Unlike the Charlotte Symphony Philharmonic and Youth Orchestra, the CSYE is not audition-based. It’s a complete training program that serves as a pathway to its advanced youth orchestras.
CSYE participants, who often have limited access to formal music instruction, are introduced to playing in an ensemble and are coached by Charlotte Symphony Orchestra musicians.
A tuition fee is required to join but financial aid can cover up to 95% of the cost.
Aram Kim Bryan, vice president of learning and community engagement, told QCity Metro the aid offered decreases financial barriers which bridges the gap between affordability and accessibility.

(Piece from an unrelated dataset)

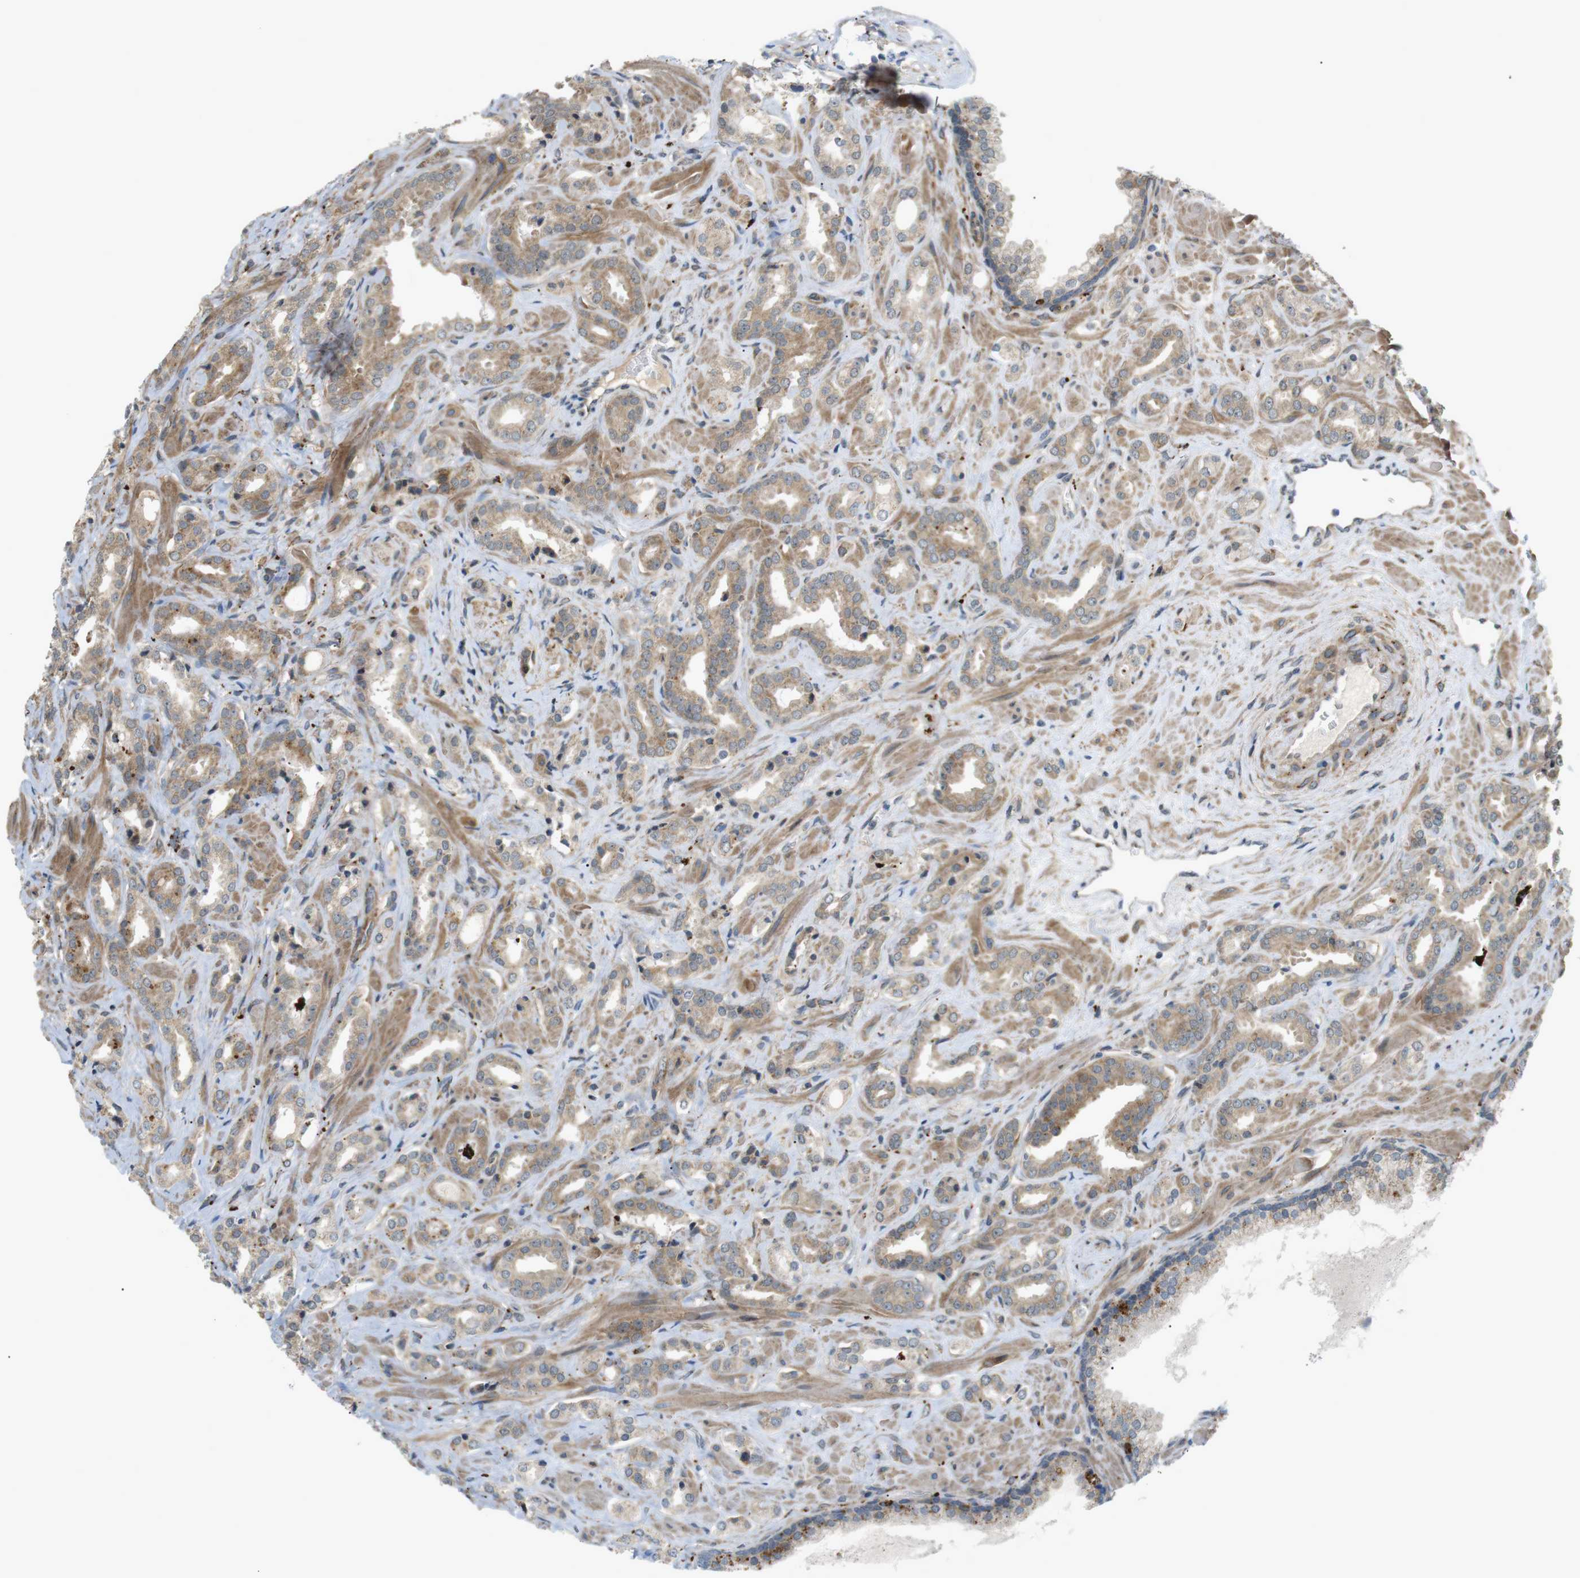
{"staining": {"intensity": "moderate", "quantity": ">75%", "location": "cytoplasmic/membranous"}, "tissue": "prostate cancer", "cell_type": "Tumor cells", "image_type": "cancer", "snomed": [{"axis": "morphology", "description": "Adenocarcinoma, High grade"}, {"axis": "topography", "description": "Prostate"}], "caption": "IHC of human prostate cancer (adenocarcinoma (high-grade)) reveals medium levels of moderate cytoplasmic/membranous positivity in about >75% of tumor cells.", "gene": "KANK2", "patient": {"sex": "male", "age": 64}}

Charlotte Symphony President and CEO David Fisk shared that Project Harmony, Charlotte Symphony’s afterschool music program that provides free instruments and instruction to Title I schools, is another pathway to each of its youth orchestras.
“We want to make sure that we are being as welcoming and accessible as possible,” Fisk said. “We are really keen to make sure that music is given the chance to be well supported.”
Becoming more inclusive
Discussion surrounding the creation of a youth ensemble began in the spring of 2021 after the Charlotte Symphony, Kim Bryan said, wanted to make its orchestra more inclusive.
The organization partnered with First Baptist Church West who were interested in establishing a music program with the Charlotte Symphony.
Charlotte Symphony Youth Ensemble practicing with conductor, Eric Thompson III. Photo: Charlotte Symphony
Originally, the youth ensemble was supposed to begin in the fall of 2021 but COVID pushed its start date to 2022.
Since then, about 40 children have joined the Charlotte Symphony Youth Ensemble.
Eric Thompson III, conductor of the CSYE, noted his favorite part of this role is being able to encourage children who tend to become discouraged.
Although the youth ensemble is still in its infancy, he believes this program will be a stepping stone to elevating children to the Charlotte Symphony Youth Philharmonic (CSYP), an intermediate skill level orchestra.
A ‘student first’ program
Jose Vargas, father of 10 year old Mia Vargas who plays the clarinet, transitioned from Project Harmony – the afterschool program – to the youth ensemble.
At Music & Arts, a rental instrument and repair store in south Charlotte, a student series clarinet begins at $269 and can cost as much as $2,000.
For Vargas, the youth ensemble has been helpful in making instrument rentals more affordable.
“They’re so flexible in the way they look out for the student first, and then we kind of figure things out along the way,” Vargas said.
The youth ensemble has also provided his daughter with an opportunity to be exposed to more of Charlotte’s music culture, noting that he did not have the same opportunity growing up.
“I think about one event we went to at [Truist Field] and it was a concert and fireworks,” Vargas said. “My daughter was ecstatic about it. She was like ‘oh that’s so and so and pointing them out.”
Beyond the music
Justin Bilancia, father of Eden, 10, and Nala Gourdet-Bilancia, 8, feels that this program has not only molded the musical skills of his children but has provided them with role models.
Additionally, he said he and his wife want to continue to advocate for the skills they are gaining from music such as critical thinking and complex thought that translate to art, math and english.
“It’s wonderful to watch your children be at a full professional symphony,” Bilancia told QCity Metro.
“When I was growing up, the concept of sitting through a symphony was something that my parents would never dream we would do. I don’t have to encourage [Eden and Nala] to sit through it. They’re already connected to it.”
Additionally, Bilancia’s daughters have examples to follow when they watch the other orchestras perform, which to Bilancia, is paramount.
Moving forward, the Charlotte Symphony will continue to expand its collaborations so that it can reach new audiences.
“We believe that our best work is often done only by working with others,” Fisk said. “I think taking the symphony out into the community is a very important complement to what we are doing in trying to welcome folks into our values.”